More than 250 people injured in Yemen's conflict were flown in to Jordan on Sunday for hospital treatment, a medical official said, with emergency services at home overwhelmed with casualties.
The 266 patients included many young civilians, women and children, said Fawzi al-Hammuri, chairman of Jordan's Private Hospitals Association.
It was the largest group of Yemeni wounded to arrive in Amman since August under an agreement struck between private Jordanian clinics and the Yemeni government.
"Most of the wounded are young civilians," he said, adding that they have been admitted to 10 private hospitals in Jordan.
According to Hammuri, most of the wounded had bone injuries, while others had chest and stomach wounds caused by gunfire, explosions, bombs or burns.
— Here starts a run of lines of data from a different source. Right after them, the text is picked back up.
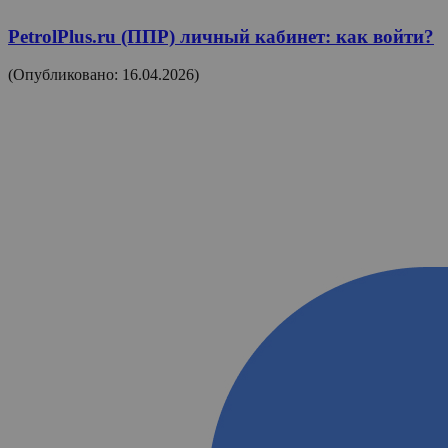
PetrolPlus.ru (ППР) личный кабинет: как войти?
(Опубликовано: 16.04.2026)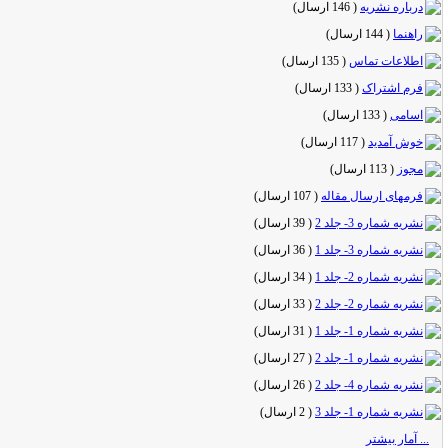
درباره نشریه
(
146 ارسال
)
راهنما
(
144 ارسال
)
اطلاعات تماس
(
135 ارسال
)
فرم اشتراک
(
133 ارسال
)
اسامی
(
133 ارسال
)
خوش آمدید
(
117 ارسال
)
مجوز
(
113 ارسال
)
فرمهای ارسال مقاله
(
107 ارسال
)
نشریه شماره 3- جلد 2
(
39 ارسال
)
نشریه شماره 3- جلد 1
(
36 ارسال
)
نشریه شماره 2- جلد 1
(
34 ارسال
)
نشریه شماره 2- جلد 2
(
33 ارسال
)
نشریه شماره 1- جلد 1
(
31 ارسال
)
نشریه شماره 1- جلد 2
(
27 ارسال
)
نشریه شماره 4- جلد 2
(
26 ارسال
)
نشریه شماره 1- جلد 3
(
2 ارسال
)
... آمار بیشتر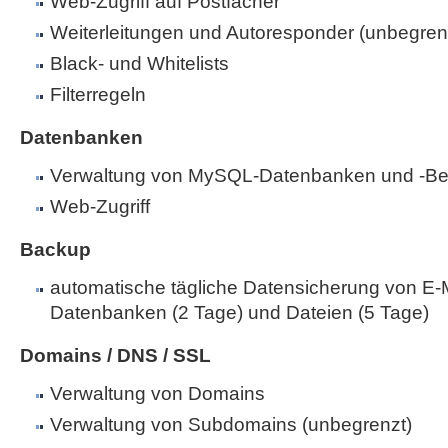
Web-Zugriff auf Postfächer
Weiterleitungen und Autoresponder (unbegren
Black- und Whitelists
Filterregeln
Datenbanken
Verwaltung von MySQL-Datenbanken und -Be
Web-Zugriff
Backup
automatische tägliche Datensicherung von E-M
Datenbanken (2 Tage) und Dateien (5 Tage)
Domains / DNS / SSL
Verwaltung von Domains
Verwaltung von Subdomains (unbegrenzt)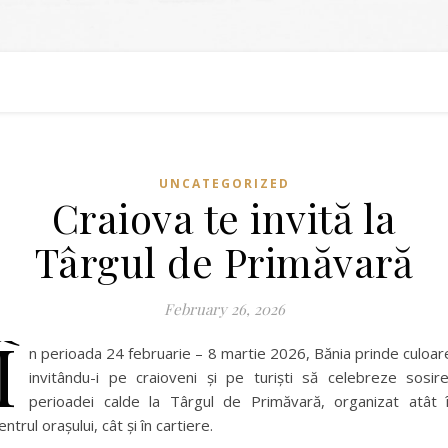
UNCATEGORIZED
Craiova te invită la
Târgul de Primăvară
February 26, 2026
Î
n perioada 24 februarie – 8 martie 2026, Bănia prinde culoar
invitându-i pe craioveni și pe turiști să celebreze sosir
perioadei calde la Târgul de Primăvară, organizat atât 
entrul orașului, cât și în cartiere.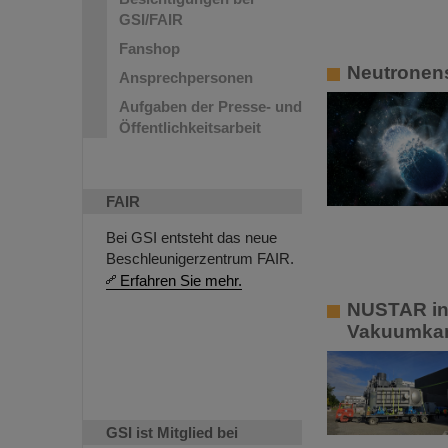
GSI/FAIR
Fanshop
Neutronens
Ansprechpersonen
Aufgaben der Presse- und
Öffentlichkeitsarbeit
FAIR
Bei GSI entsteht das neue
Beschleunigerzentrum FAIR.
Erfahren Sie mehr.
NUSTAR ins
Vakuumkam
GSI ist Mitglied bei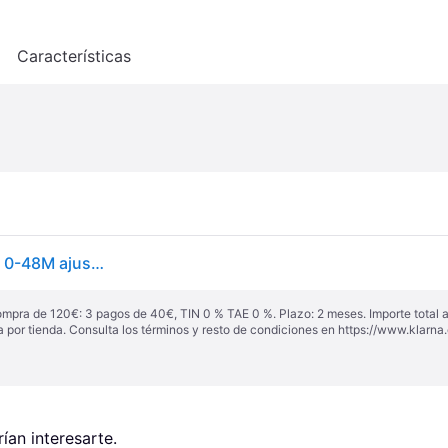
o
Características
LIONELO Annet Silla de Pase Para niños hasta 22 kg 0-48M ajuste del respaldo hasta posición horizontal Capucha XXL Plegable fácil con ventana Mosquitera (Green)
ompra de 120€: 3 pagos de 40€, TIN 0 % TAE 0 %. Plazo: 2 meses. Importe total
a por tienda. Consulta los términos y resto de condiciones en
https://www.klarna.
an interesarte.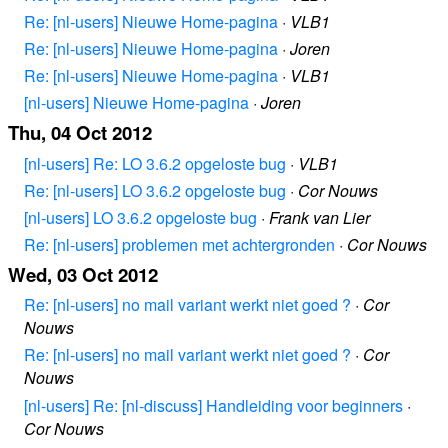
Re: [nl-users] Nieuwe Home-pagina
·
VLB1
Re: [nl-users] Nieuwe Home-pagina
·
Joren
Re: [nl-users] Nieuwe Home-pagina
·
VLB1
[nl-users] Nieuwe Home-pagina
·
Joren
Thu, 04 Oct 2012
[nl-users] Re: LO 3.6.2 opgeloste bug
·
VLB1
Re: [nl-users] LO 3.6.2 opgeloste bug
·
Cor Nouws
[nl-users] LO 3.6.2 opgeloste bug
·
Frank van Lier
Re: [nl-users] problemen met achtergronden
·
Cor Nouws
Wed, 03 Oct 2012
Re: [nl-users] no mail variant werkt niet goed ?
·
Cor
Nouws
Re: [nl-users] no mail variant werkt niet goed ?
·
Cor
Nouws
[nl-users] Re: [nl-discuss] Handleiding voor beginners
·
Cor Nouws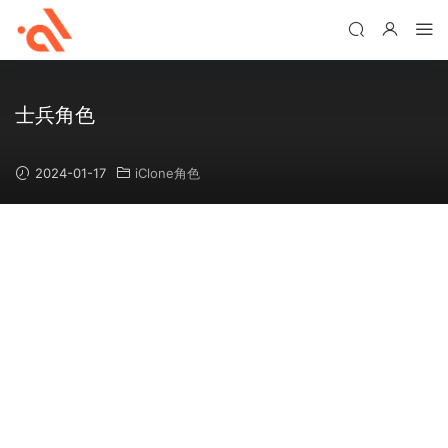
士兵角色
2024-01-17
iClone角色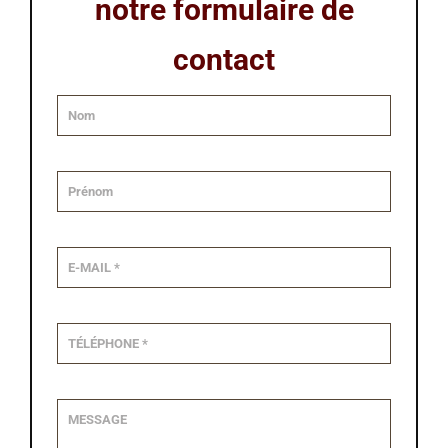
notre formulaire de
contact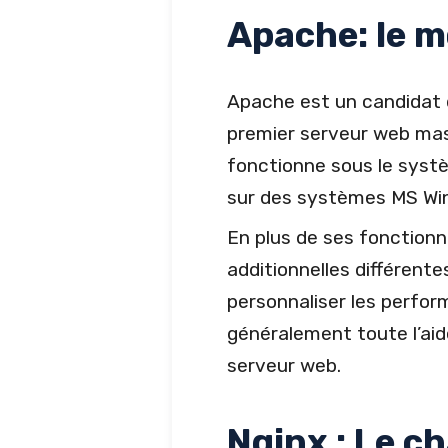
Apache: le m
Apache est un candidat qu
premier serveur web mas
fonctionne sous le systè
sur des systèmes MS Win
En plus de ses fonctionn
additionnelles différent
personnaliser les perfo
généralement toute l’ai
serveur web.
Nginx : Le c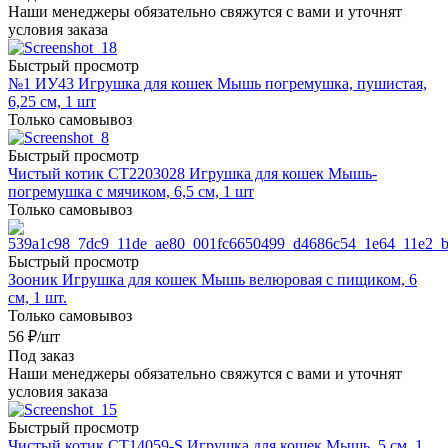
Наши менеджеры обязательно свяжутся с вами и уточнят
условия заказа
Быстрый просмотр
№1 ИУ43 Игрушка для кошек Мышь погремушка, пушистая,
6,25 см, 1 шт
Только самовывоз
Быстрый просмотр
Чистый котик CT2203028 Игрушка для кошек Мышь-
погремушка с мячиком, 6,5 см, 1 шт
Только самовывоз
Быстрый просмотр
Зооник Игрушка для кошек Мышь велюровая с пищиком, 6
см, 1 шт.
Только самовывоз
56
₽
/шт
Под заказ
Наши менеджеры обязательно свяжутся с вами и уточнят
условия заказа
Быстрый просмотр
Чистый котик CT14059-S Игрушка для кошек Мышь, 5 см, 1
They were flown in from Yemen's second city Aden on two Yemeni planes, said Hammuri,
Yemeni exiled president Abedrabbo Mansour Hadi's government is picking up the hospital tabs, said Hammuri, who estimated the total cost at $5 million.
In August, 180 Yemenis arrived in Jordan in two separate batches for medical treatment in the kingdom.
Jordan is part of a Saudi-led coalition which since March has waged an air campaign against Shiite Huthi rebels who overran much of Yemen forcing Hadi to flee into exile in Saudi Arabia.
More than 4,500 people have been killed in the conflict, including hundreds of children, according to the United Nations.
Doctors Without Borders (MSF) warned in August that health services in impoverished Yemen were "nearing collapse".
Following a visit to Yemen in August, the top United Nations aid official, Stephen O'Brien, said the "scale of human suffering is almost incomprehensible".